Sleep Supports T Cells
Stress hormones inhibit the function of some immune cells. We saw that in our look at stress a few weeks ago. Furthermore, a 2019 study shows that stress hormones are at their lowest level during sleep, which is why immune cells are more effective then. The researchers divided volunteers into two groups. One group slept and the other group didn’t. They examined the volunteers’ T cells, which play a central role in immune response. The T cells of the group that slept were more active and healthier than those of the group that stayed awake.

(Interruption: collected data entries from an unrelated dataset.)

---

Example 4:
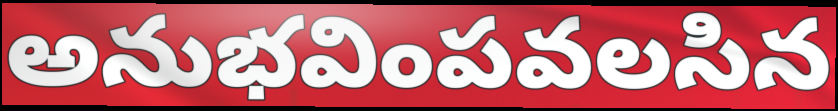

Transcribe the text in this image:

అనుభవింపవలసిన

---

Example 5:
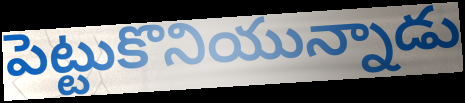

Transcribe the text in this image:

పెట్టుకొనియున్నాడు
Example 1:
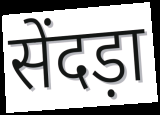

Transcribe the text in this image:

सेंदड़ा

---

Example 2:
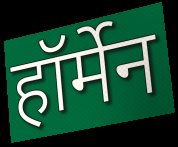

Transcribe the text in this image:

हॉर्मेन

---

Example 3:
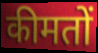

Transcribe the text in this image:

कीमतों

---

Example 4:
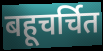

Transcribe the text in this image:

बहूचर्चित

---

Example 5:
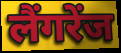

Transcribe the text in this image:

लैंगरेंज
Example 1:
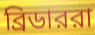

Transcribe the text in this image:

ব্রিডাররা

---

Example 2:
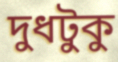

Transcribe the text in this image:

দুধটুকু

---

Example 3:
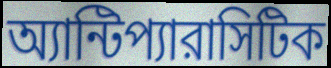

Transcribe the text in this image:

অ্যান্টিপ্যারাসিটিক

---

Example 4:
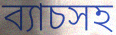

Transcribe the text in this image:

ব্যাচসহ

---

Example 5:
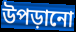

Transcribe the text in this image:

উপড়ানো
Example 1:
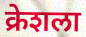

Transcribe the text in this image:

क्रेशला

Perhaps it says something significant that the most practical research I found on sleep and the immune system was reported in a journal called Critical Care Nurse. Who knows better than nurses how a hospitalized patient’s healing can be delayed or undermined by a lack of sleep? It is a wide ranging article, but one of its goals was to suggest that intensive care units should better address the need for sleep. The article advised decreasing noise in the ICU by limiting use of televisions and telephones, keeping patients’ doors closed, and keeping conversations down. In addition, it suggested lowering ICU light levels, minimizing medications that inhibit sleep, and decreasing nighttime care activities such as bathing and dressing changes, all for the sake of better sleep. You might think about applying some of the same principles to your sleeping quarters.
Sleep and the Immune System
A review article from 2012 looked at sleep deprivation over time. It found that prolonged sleep deprivation causes a persistent production of pro-inflammatory cytokines, which is a chronic low-grade inflammation. It also cited research that found “The immune response to vaccination against influenza virus was diminished after 6 days of restricted sleep.”

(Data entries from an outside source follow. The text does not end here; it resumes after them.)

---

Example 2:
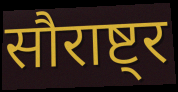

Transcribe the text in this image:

सौराष्ट्र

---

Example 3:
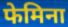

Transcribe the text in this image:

फेमिना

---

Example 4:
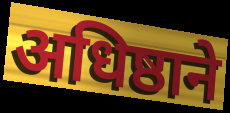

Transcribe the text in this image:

अधिष्ठाने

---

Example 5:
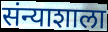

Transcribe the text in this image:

संन्याशाला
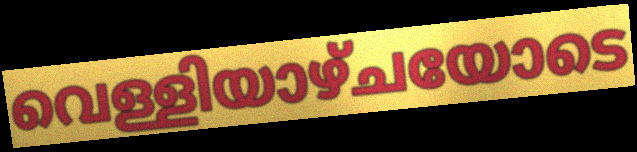
വെള്ളിയാഴ്ചയോടെ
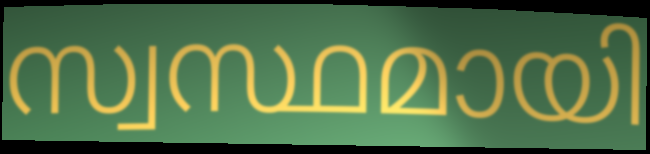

So you can help to maximize your immune system by finding out what is keeping you awake at night and dealing with it. First, make sure you have a cool, dark environment to sleep in. Then manage your stress. Finally, practice good sleep hygiene. If you’re unsure what constitutes good sleep hygiene, Michael Breus’s “5 Steps for Better Rest” might be a good place to start. Breus is a popular psychologist who specializes in sleep disorders and maintains a website from which he dispenses practical advice and promotes his products.

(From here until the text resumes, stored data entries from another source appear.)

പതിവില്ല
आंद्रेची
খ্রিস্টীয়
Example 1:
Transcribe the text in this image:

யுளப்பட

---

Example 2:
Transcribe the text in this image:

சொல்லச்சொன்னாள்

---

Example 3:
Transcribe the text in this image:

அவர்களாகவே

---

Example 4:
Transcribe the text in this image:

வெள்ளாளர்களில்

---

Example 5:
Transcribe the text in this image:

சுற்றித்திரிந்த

The Real Cause of Insomnia
There are lots of things that can keep you awake at night. Some of the most common causes of insomnia — after stress — are irregular sleep patterns, use of caffeine or nicotine late in the day, exercising too soon before bedtime, eating a heavy meal before bedtime, or using a screen (phone, pad, computer, or television) right before bed. However, note that these obstacles to sleep are nearly always the result of giving insufficient priority to sleeping. That is the real cause of most insomnia. Unfortunately, the current Covid-19 siege is not a good time to be having problems with your sleep.
Prioritize your sleep. Your health depends on it. Now more than ever.